▶ Work request
Rewrite the lines below as a numbered list, omitting any blank lines and leaving the pictures out.

▶ Exercise data
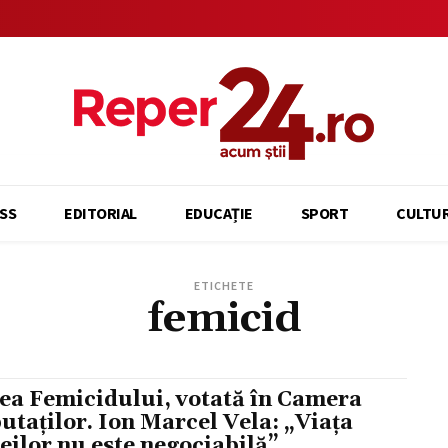
SS
EDITORIAL
EDUCAȚIE
SPORT
CULTU
ETICHETE
femicid
ea Femicidului, votată în Camera
utaților. Ion Marcel Vela: „Viața
eilor nu este negociabilă”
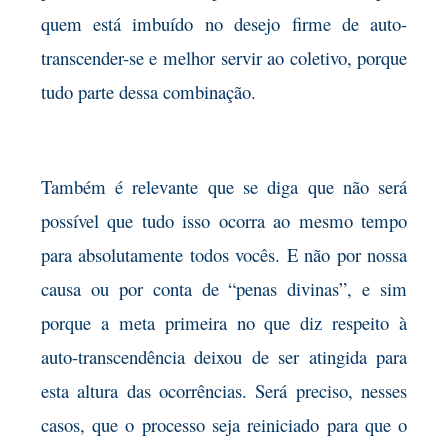
quem está imbuído no desejo firme de auto-
transcender-se e melhor servir ao coletivo, porque
tudo parte dessa combinação.
Também é relevante que se diga que não será
possível que tudo isso ocorra ao mesmo tempo
para absolutamente todos vocês. E não por nossa
causa ou por conta de “penas divinas”, e sim
porque a meta primeira no que diz respeito à
auto-transcendência deixou de ser atingida para
esta altura das ocorrências. Será preciso, nesses
casos, que o processo seja reiniciado para que o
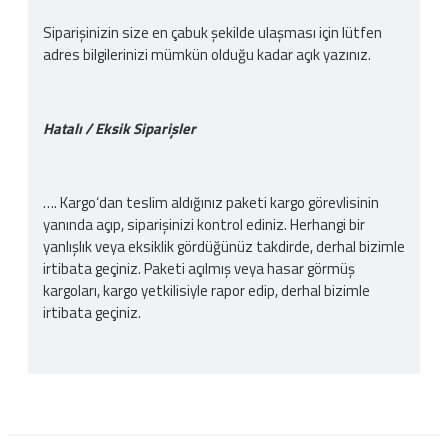
Siparişinizin size en çabuk şekilde ulaşması için lütfen
adres bilgilerinizi mümkün olduğu kadar açık yazınız.
Hatalı / Eksik Siparişler
…. Kargo‘dan teslim aldığınız paketi kargo görevlisinin
yanında açıp, siparişinizi kontrol ediniz. Herhangi bir
yanlışlık veya eksiklik gördüğünüz takdirde, derhal bizimle
irtibata geçiniz. Paketi açılmış veya hasar görmüş
kargoları, kargo yetkilisiyle rapor edip, derhal bizimle
irtibata geçiniz.
Kargo Ücreti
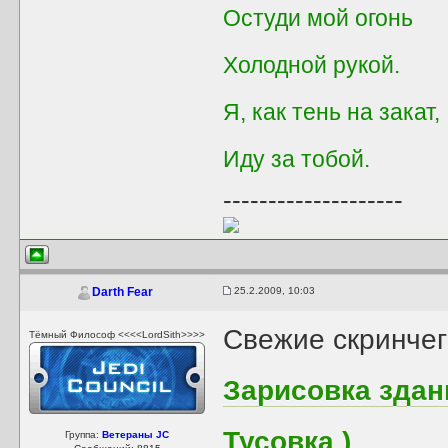
Остуди мой огонь
Холодной рукой.
Я, как тень на закат,
Иду за тобой.
--------------------
25.2.2009, 10:03
Darth Fear
Свежие скринчег
Тёмный Философ <<<<LordSith>>>>
Зарисовка здан
Тусовка )
Группа:
Ветераны JC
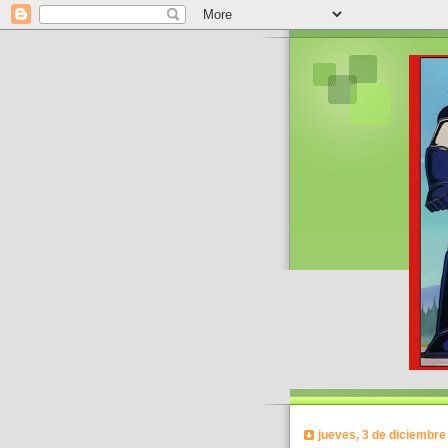
jueves, 3 de diciembre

▶ Finished exercise
1. SS
2. EDITORIAL
3. EDUCAȚIE
4. SPORT
5. CULTU
6. ETICHETE
7. femicid
8. ea Femicidului, votată în Camera
9. utaților. Ion Marcel Vela: „Viața
10. eilor nu este negociabilă”
11. quem está imbuído no desejo firme de auto-
12. transcender-se e melhor servir ao coletivo, porque
13. tudo parte dessa combinação.
14. Também é relevante que se diga que não será
15. possível que tudo isso ocorra ao mesmo tempo
16. para absolutamente todos vocês. E não por nossa
17. causa ou por conta de “penas divinas”, e sim
18. porque a meta primeira no que diz respeito à
19. auto-transcendência deixou de ser atingida para
20. esta altura das ocorrências. Será preciso, nesses
21. casos, que o processo seja reiniciado para que o
22. Siparişinizin size en çabuk şekilde ulaşması için lütfen
23. adres bilgilerinizi mümkün olduğu kadar açık yazınız.
24. Hatalı / Eksik Siparişler
25. …. Kargo‘dan teslim aldığınız paketi kargo görevlisinin
26. yanında açıp, siparişinizi kontrol ediniz. Herhangi bir
27. yanlışlık veya eksiklik gördüğünüz takdirde, derhal bizimle
28. irtibata geçiniz. Paketi açılmış veya hasar görmüş
29. kargoları, kargo yetkilisiyle rapor edip, derhal bizimle
30. irtibata geçiniz.
31. Kargo Ücreti
32. Остуди мой огонь
33. Холодной рукой.
34. Я, как тень на закат,
35. Иду за тобой.
36. --------------------
37. 25.2.2009, 10:03
38. Darth Fear
39. Свежие скринчег
40. Тёмный Философ <<<<LordSith>>>>
41. Зарисовка здан
42. Тусовка )
43. Группа:
44. Ветераны JC
45. jueves, 3 de diciembre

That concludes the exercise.